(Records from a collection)
____
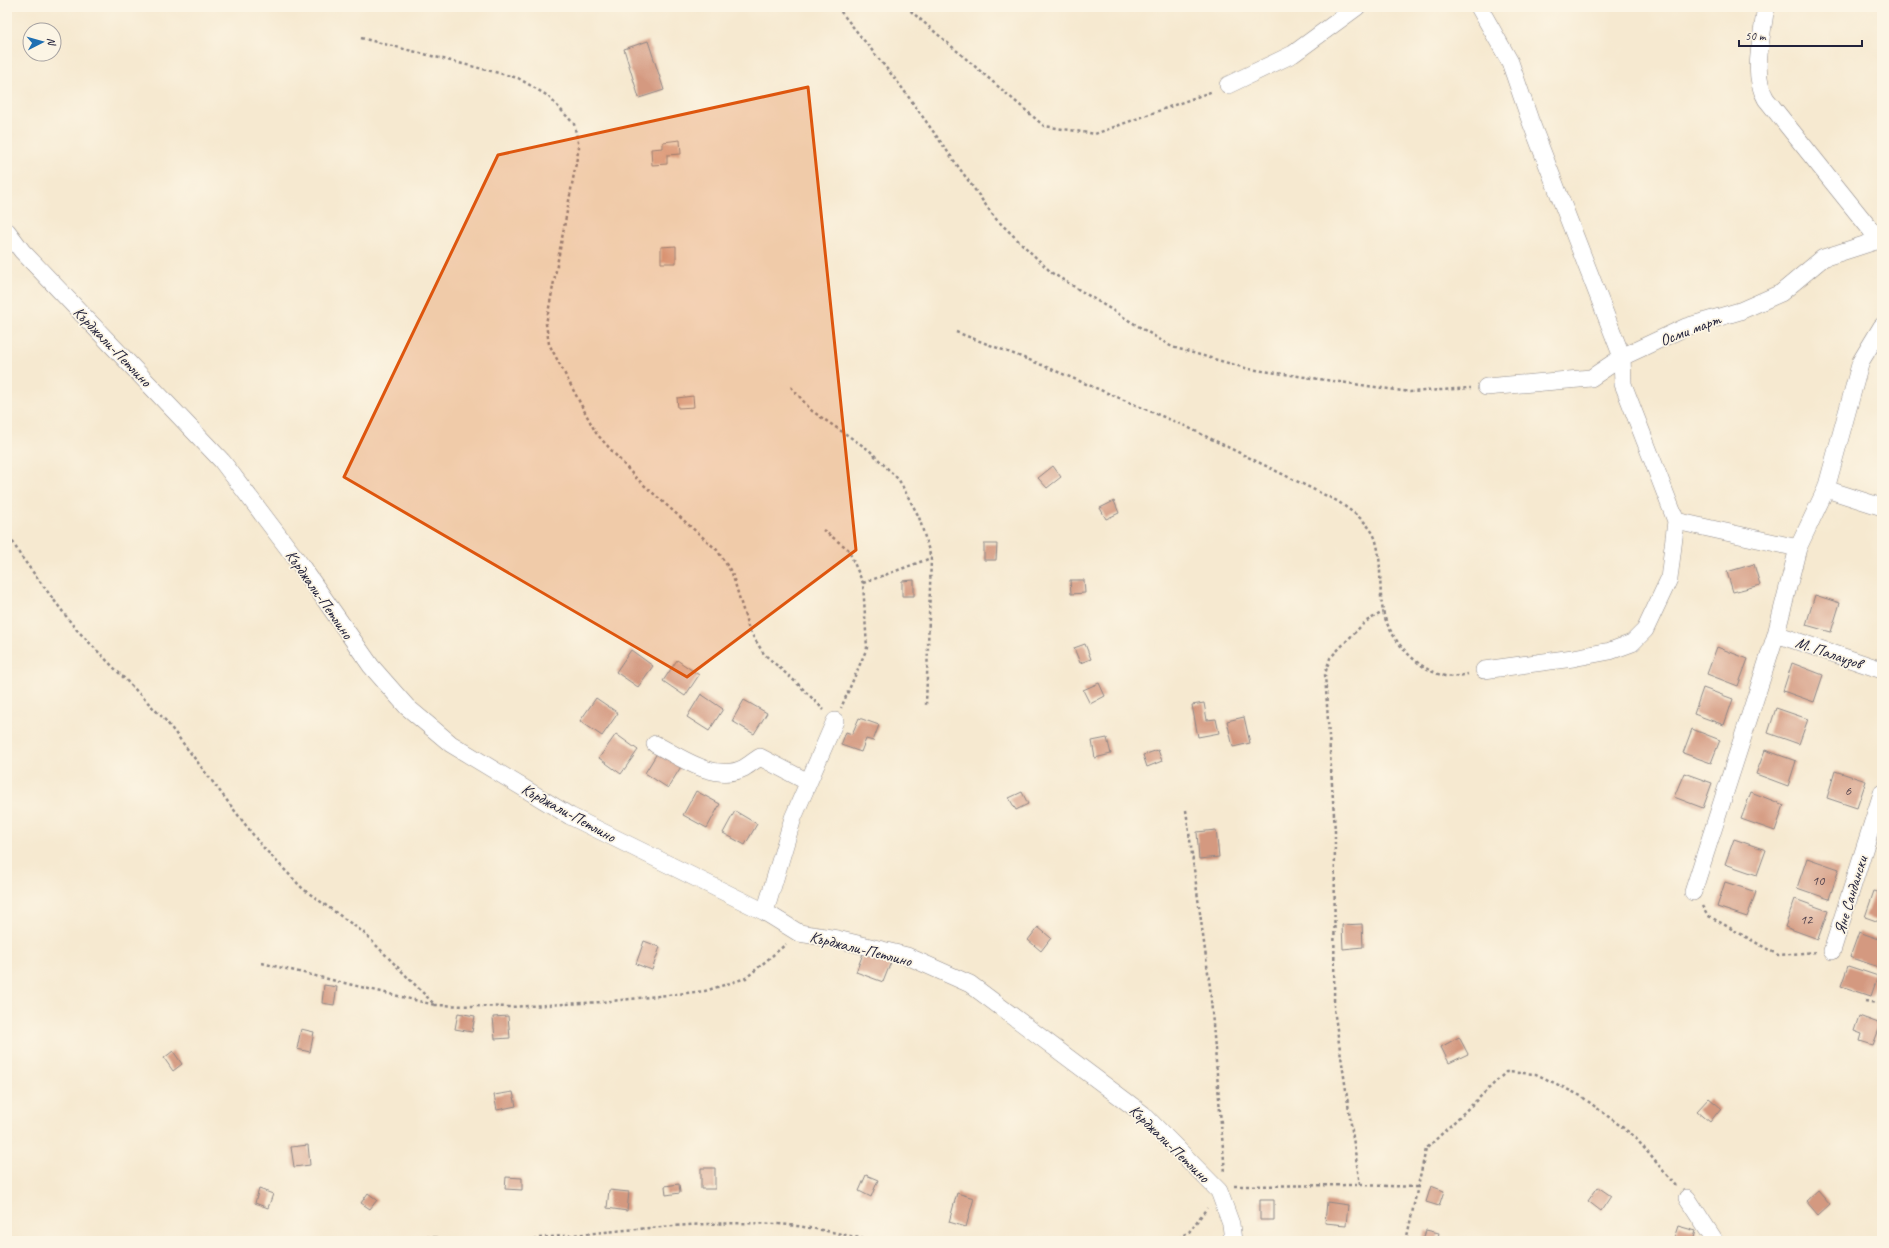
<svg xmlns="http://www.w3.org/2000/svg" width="1889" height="1248" font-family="Caveat,sans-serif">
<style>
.building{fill:#d49980}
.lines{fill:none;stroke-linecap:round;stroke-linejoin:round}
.minor-casing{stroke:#8c8686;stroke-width:18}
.path{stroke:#8c8686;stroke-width:2.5;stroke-dasharray:3 3;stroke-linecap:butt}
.minor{stroke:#fff;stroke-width:17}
.marked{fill:#de560e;fill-opacity:0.2;stroke:#de560e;stroke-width:3;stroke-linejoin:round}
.labels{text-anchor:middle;stroke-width:3.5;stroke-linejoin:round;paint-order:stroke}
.number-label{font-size:14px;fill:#4e404c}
.street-label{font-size:16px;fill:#22223b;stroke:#fcf5e5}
</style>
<rect width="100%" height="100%" fill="#fcf5e5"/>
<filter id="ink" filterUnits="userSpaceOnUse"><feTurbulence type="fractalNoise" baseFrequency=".025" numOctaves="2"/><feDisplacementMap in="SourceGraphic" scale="8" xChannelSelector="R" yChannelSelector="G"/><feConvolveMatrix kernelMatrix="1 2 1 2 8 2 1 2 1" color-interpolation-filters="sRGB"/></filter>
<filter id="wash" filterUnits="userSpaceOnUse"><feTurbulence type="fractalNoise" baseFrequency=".012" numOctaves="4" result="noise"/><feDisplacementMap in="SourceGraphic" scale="16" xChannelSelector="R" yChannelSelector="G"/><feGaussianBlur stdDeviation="0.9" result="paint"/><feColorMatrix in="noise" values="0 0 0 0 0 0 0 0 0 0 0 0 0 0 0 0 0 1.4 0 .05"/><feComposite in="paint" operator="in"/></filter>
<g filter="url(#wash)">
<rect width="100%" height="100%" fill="#f6e9d0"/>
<g id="blocks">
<path class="building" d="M 648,41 L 664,90 L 639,98 L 624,49 Z
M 680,140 L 681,154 L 667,155 L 667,164 L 652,165 L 651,149 L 663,148 L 663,142 Z
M 676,246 L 676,263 L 661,263 L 661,247 Z
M 693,396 L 694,407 L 678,408 L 677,398 Z
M 1053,466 L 1061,477 L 1047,488 L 1038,478 Z
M 1114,501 L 1119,513 L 1106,519 L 1100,508 Z
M 984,544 L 997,544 L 996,560 L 984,560 Z
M 1754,564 L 1760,585 L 1733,592 L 1727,572 Z
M 914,580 L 914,596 L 902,596 L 902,581 Z
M 1070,580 L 1084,580 L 1085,593 L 1071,594 Z
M 1815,595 L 1840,603 L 1831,632 L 1806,625 Z
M 1085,644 L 1091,659 L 1080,663 L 1074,648 Z
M 1717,647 L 1748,659 L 1738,686 L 1707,674 Z
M 631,650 L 653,666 L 638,687 L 616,672 Z
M 677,660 L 699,675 L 685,696 L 663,681 Z
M 1792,663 L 1823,675 L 1814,702 L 1783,691 Z
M 1099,683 L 1105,696 L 1090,704 L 1083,690 Z
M 1703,688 L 1733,699 L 1724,725 L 1694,714 Z
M 701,694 L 723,709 L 709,731 L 687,717 Z
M 596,698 L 618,713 L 602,736 L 580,721 Z
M 744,700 L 767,713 L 754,734 L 732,721 Z
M 1204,703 L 1207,720 L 1216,719 L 1219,733 L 1198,737 L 1192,705 Z
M 1776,708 L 1808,719 L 1799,744 L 1768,733 Z
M 1244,717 L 1250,743 L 1233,747 L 1227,721 Z
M 859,718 L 879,725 L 873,741 L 866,739 L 861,752 L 841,745 L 846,732 L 852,734 Z
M 1692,729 L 1720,740 L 1711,763 L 1683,753 Z
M 616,734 L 638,750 L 621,774 L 599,758 Z
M 1107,738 L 1111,754 L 1095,758 L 1092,741 Z
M 659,750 L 682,765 L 668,788 L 645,773 Z
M 1158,750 L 1162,761 L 1147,767 L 1143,755 Z
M 1765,750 L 1796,761 L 1788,786 L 1756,774 Z
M 1835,771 L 1866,781 L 1857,808 L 1827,798 Z
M 1684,773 L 1712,783 L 1703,808 L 1674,797 Z
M 696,791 L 720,804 L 707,828 L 683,815 Z
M 1022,792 L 1028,804 L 1016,810 L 1009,798 Z
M 1751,792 L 1784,805 L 1775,831 L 1741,819 Z
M 735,811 L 757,824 L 745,845 L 723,833 Z
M 1216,830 L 1219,857 L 1199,859 L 1197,832 Z
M 1734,839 L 1766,850 L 1757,875 L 1725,864 Z
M 1807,858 L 1839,869 L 1829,899 L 1797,888 Z
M 1725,882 L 1756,892 L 1747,917 L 1717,907 Z
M 1874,891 L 1882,893 L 1882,923 L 1865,917 Z
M 1795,899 L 1828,911 L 1818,939 L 1785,927 Z
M 1362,924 L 1363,947 L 1343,949 L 1342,925 Z
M 1038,927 L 1051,938 L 1041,951 L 1028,940 Z
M 1859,932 L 1882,940 L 1881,968 L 1850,957 Z
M 644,941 L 660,947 L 652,970 L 636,964 Z
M 864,951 L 891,962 L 883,982 L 856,972 Z
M 1848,966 L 1878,976 L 1871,996 L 1841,986 Z
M 324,985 L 337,987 L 334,1005 L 322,1003 Z
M 458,1013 L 475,1016 L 472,1032 L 455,1029 Z
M 508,1016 L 510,1038 L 495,1039 L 493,1017 Z
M 1859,1016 L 1881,1024 L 1873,1045 L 1860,1041 L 1862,1034 L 1854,1031 Z
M 301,1029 L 314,1032 L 310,1052 L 297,1049 Z
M 1459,1037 L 1468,1054 L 1449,1063 L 1441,1047 Z
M 173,1051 L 182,1064 L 173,1071 L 164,1058 Z
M 513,1092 L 516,1106 L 497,1110 L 494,1095 Z
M 1709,1098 L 1721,1108 L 1710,1122 L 1697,1111 Z
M 308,1145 L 310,1165 L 294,1167 L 291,1147 Z
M 701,1168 L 715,1168 L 715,1189 L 701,1189 Z
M 866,1175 L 878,1180 L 871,1197 L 859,1191 Z
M 506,1177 L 522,1178 L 522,1190 L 505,1189 Z
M 679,1184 L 680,1193 L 666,1195 L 665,1186 Z
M 1431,1186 L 1444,1191 L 1439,1206 L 1426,1202 Z
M 1598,1187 L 1611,1196 L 1601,1211 L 1588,1201 Z
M 259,1189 L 273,1194 L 268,1208 L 255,1203 Z
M 609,1190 L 629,1192 L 627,1211 L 607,1208 Z
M 1818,1190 L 1830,1204 L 1818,1215 L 1806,1201 Z
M 368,1193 L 377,1200 L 370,1209 L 361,1203 Z
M 957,1193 L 974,1198 L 966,1227 L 949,1222 Z
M 1260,1200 L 1274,1200 L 1274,1220 L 1260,1220 Z
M 1327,1202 L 1348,1205 L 1346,1225 L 1325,1223 Z
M 1678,1226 L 1696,1231 L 1693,1241 L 1673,1241 Z
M 1426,1230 L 1439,1233 L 1437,1241 L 1423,1241 Z
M 424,1236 L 438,1237 L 438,1241 L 424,1241 Z"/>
</g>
</g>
<g filter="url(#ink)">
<use href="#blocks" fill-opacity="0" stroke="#8c8686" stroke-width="1"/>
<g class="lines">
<g class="minor-casing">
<path id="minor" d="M 1479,7 L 1510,62 L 1530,120 L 1622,357 L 1623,384 L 1676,521 L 1669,579 L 1645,630 L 1632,643 L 1610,651 L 1573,658 L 1484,670
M 1767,7 L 1765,12 C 1762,39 1751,74 1766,99 L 1879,240
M 1228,85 L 1293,54 L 1357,7
M 7,231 L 22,251 L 222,461 L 300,564 L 371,666 L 407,707 L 451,744 L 570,816 L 765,912 L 799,933 L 837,939 L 907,956 L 970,984 L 1143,1114 L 1219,1191 L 1231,1224 L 1233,1241
M 1486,387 L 1591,378 L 1622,357 L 1686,327 L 1740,311 L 1781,293 L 1823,258 L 1879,240 L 1882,243
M 1826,489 L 1882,507
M 1676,521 L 1798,548
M 1776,634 L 1882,670
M 655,744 C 680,757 715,783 744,768 C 749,765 754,761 760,757 L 808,782
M 1693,892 L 1776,634 L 1798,548 L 1826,489 L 1861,361 L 1882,326
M 765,912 L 793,818 L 835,721
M 1832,951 L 1882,793
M 1687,1198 L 1715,1241"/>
</g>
<path class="path" d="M 837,7 L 900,85 L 995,218 L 1052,273 L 1172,347 L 1249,369 L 1410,392 L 1471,388
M 906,7 L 1044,126 L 1095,134 L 1213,91
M 361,38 L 518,78 L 548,96 L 574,124 L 579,147 L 546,324 L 549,344 L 596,433 L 636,478 L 717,550 L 732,573 L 749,630 L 764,654 L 799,685 L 824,710
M 956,332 L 1037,363 L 1185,426 L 1339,502 C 1352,512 1369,522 1375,538 C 1383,562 1378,587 1383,611 C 1389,638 1415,667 1441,675 C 1449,678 1460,676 1468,674
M 791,387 L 812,411 L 869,450 L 899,480 L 919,517 L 931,558 L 926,706
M 823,530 L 848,549 L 863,583 L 867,648 L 841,708
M 7,531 L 20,555 L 75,628 L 166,721 L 261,845 L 303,889 L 363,932 L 435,1005 L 510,1007 L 602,1002 L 705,991 L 746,978 L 786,944
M 863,583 L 931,558
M 1186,810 L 1210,987 L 1225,1173
M 1702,906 L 1707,915 L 1778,955 L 1817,952
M 262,963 L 435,1005
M 1865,1001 L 1882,1004
M 1360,1185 L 1334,1009 L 1335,831 L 1325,674 L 1330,658 L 1365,622 L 1383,612
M 1234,1186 L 1360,1185 L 1417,1187
M 534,1241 L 538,1238 C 617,1232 697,1220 777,1224 C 808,1226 842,1234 872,1241
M 1173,1241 L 1189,1232 L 1207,1208
M 1406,1241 L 1426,1149 L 1506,1072 L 1536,1074 L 1581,1096 L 1634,1136 L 1676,1186"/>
<use href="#minor" class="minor"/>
</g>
</g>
<path class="marked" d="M 808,87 L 856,550 L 687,677 L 344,477 L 498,155 Z"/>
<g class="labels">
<g class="number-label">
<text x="1848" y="795">6</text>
<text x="1818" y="885">10</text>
<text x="1806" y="924">12</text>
</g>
<g class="street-label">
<text transform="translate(1690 329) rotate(-21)" y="6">Осми март</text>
<text transform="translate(113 346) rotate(46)" y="6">Кърджали-Петлино</text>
<text transform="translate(320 594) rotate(55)" y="6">Кърджали-Петлино</text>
<text transform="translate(1829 652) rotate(19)" y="6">М. Палаузов</text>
<text transform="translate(569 812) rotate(29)" y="6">Кърджали-Петлино</text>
<text transform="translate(1850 895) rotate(-73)" y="6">Яне Сандански</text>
<text transform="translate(861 948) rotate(14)" y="6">Кърджали-Петлино</text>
<text transform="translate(1170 1143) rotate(44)" y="6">Кърджали-Петлино</text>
</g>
</g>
<rect width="1889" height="1248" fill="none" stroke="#fcf5e5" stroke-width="24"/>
<g transform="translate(42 42) rotate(84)"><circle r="19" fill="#fcf5e5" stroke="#a5a1a1"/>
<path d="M0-3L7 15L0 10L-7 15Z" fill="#1f6fb2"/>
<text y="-6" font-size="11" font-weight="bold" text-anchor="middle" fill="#22223b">N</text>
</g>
<path d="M1739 40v6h123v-6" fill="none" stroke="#22223b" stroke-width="2"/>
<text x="1745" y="40" font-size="12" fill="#22223b" stroke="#fcf5e5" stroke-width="3" paint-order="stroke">50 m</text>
</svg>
____
▶ **Problem to solve**
Starting from the records above, copy each line where the string "wash" is found.

▶ **Written answer**
<filter id="wash" filterUnits="userSpaceOnUse"><feTurbulence type="fractalNoise" baseFrequency=".012" numOctaves="4" result="noise"/><feDisplacementMap in="SourceGraphic" scale="16" xChannelSelector="R" yChannelSelector="G"/><feGaussianBlur stdDeviation="0.9" result="paint"/><feColorMatrix in="noise" values="0 0 0 0 0 0 0 0 0 0 0 0 0 0 0 0 0 1.4 0 .05"/><feComposite in="paint" operator="in"/></filter>
<g filter="url(#wash)">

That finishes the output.